BVB-Geschäftsführer Carsten Cramer erwiderte, der BVB habe „ein gutes Recht, bestimmte Verträge abzuschließen“, sofern sich die Partner nicht unter anderem den Nachhaltigkeitskriterien des Klubs widersetzen würden. Das Sponsoring-Geschäft sei „nicht mehr ganz so einfach, wenn wir uns immer weiter kasteien und Branchen einschränken, dann wird es irgendwann schwierig, Sponsoren zu finden“. Die Kontaktaufnahme habe wechselseitig über einen längeren Zeitraum stattgefunden. Am Ende habe der Klub eine „Abwägungsentscheidung“ getroffen, wie es Hans-Joachim Watzke, Vorsitzender der Geschäftsführung des BVB erklärte – auch auf Basis von Rückmeldungen aus der Politik. „Alle Gremien haben signalisiert, dass sie das vertreten können. Aber ich verstehe, wenn es andere Meinungen gibt.“

Digitale Umfrage in 2025

Die Partnerschaft zwischen Rheinmetall und dem BVB war Ende Mai bekanntgeworden, nur wenige Tage vor dem Champions-League-Finale gegen Real Madrid. Der Vertrag hat eine Laufzeit von drei Jahren und bringt dem BVB jährlich eine hohe einstellige Millionensumme ein. Der Klub argumentierte damals unter anderem mit der Zeitenwende und dem russischen Einmarsch in die Ukraine, der die Notwendigkeit eines gesellschaftlichen Diskurses über die Wehrhaftigkeit der Demokratie nötig mache.

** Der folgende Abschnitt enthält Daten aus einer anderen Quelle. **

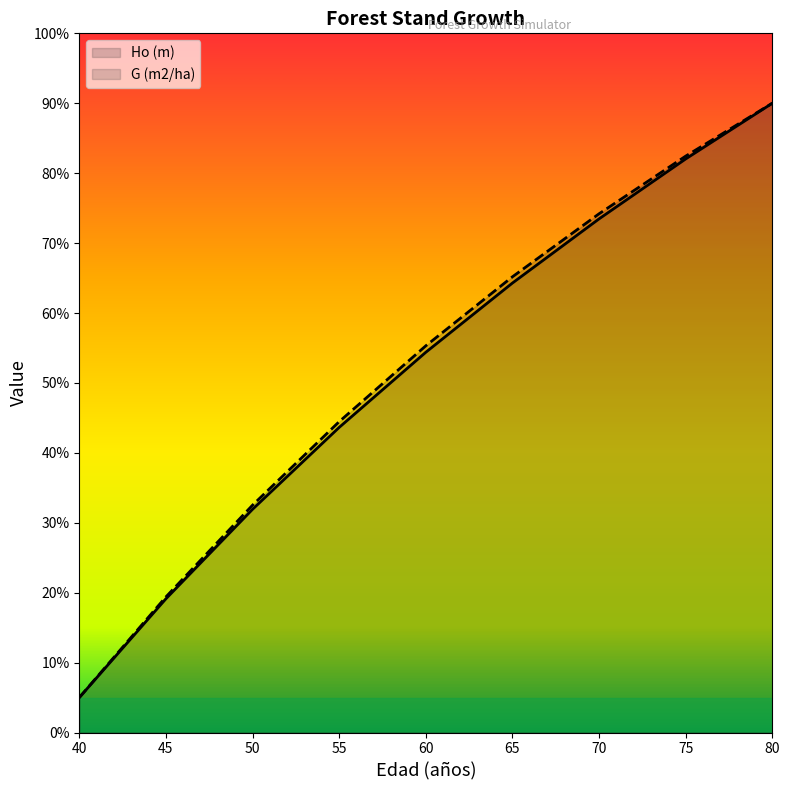

What value does the G (m2/ha) series have at 55?

44.5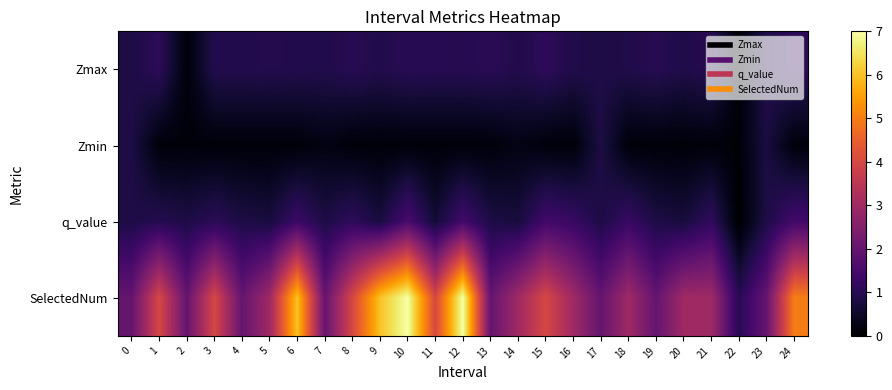

What is the greatest value displayed?

7.0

Doch diese Argumentation konnte nicht alle im Umfeld des BVB überzeugen: 556 der 855 Teilnehmenden bei der Mitgliederversammlung – und damit die Mehrheit – stimmten am Sonntag für einen Antrag, der die schnellstmögliche Beendigung der Partnerschaft einforderte. Rechtlich bindend ist dieser Antrag allerdings nicht. Watzke sagte zu Beginn der Aktionärsversammlung, er akzeptiere das Ergebnis, „aber ich wünsche mir, dass wir uns ein Meinungsbild einholen, wie unsere aktuell 218.000 Mitglieder das Ganze sehen“. Eine digitale Abstimmung soll im kommenden Jahr unter allen Mitgliedern durchgeführt werden. Cramer gab zudem bekannt, dass 195 Mitglieder in unmittelbarem Zusammenhang mit der Rheinmetall-Partnerschaft aus dem Verein ausgetreten seien. Im gleichen Zeitraum seien allerdings 16.500 neue Mitglieder dazugekommen. Auch habe kein anderer Sponsor Abstand von seinem Engagement genommen. Mehr noch: Der Klub habe sich von allen Partner eine Unbedenklichkeitserklärung eingeholt, sagte Cramer.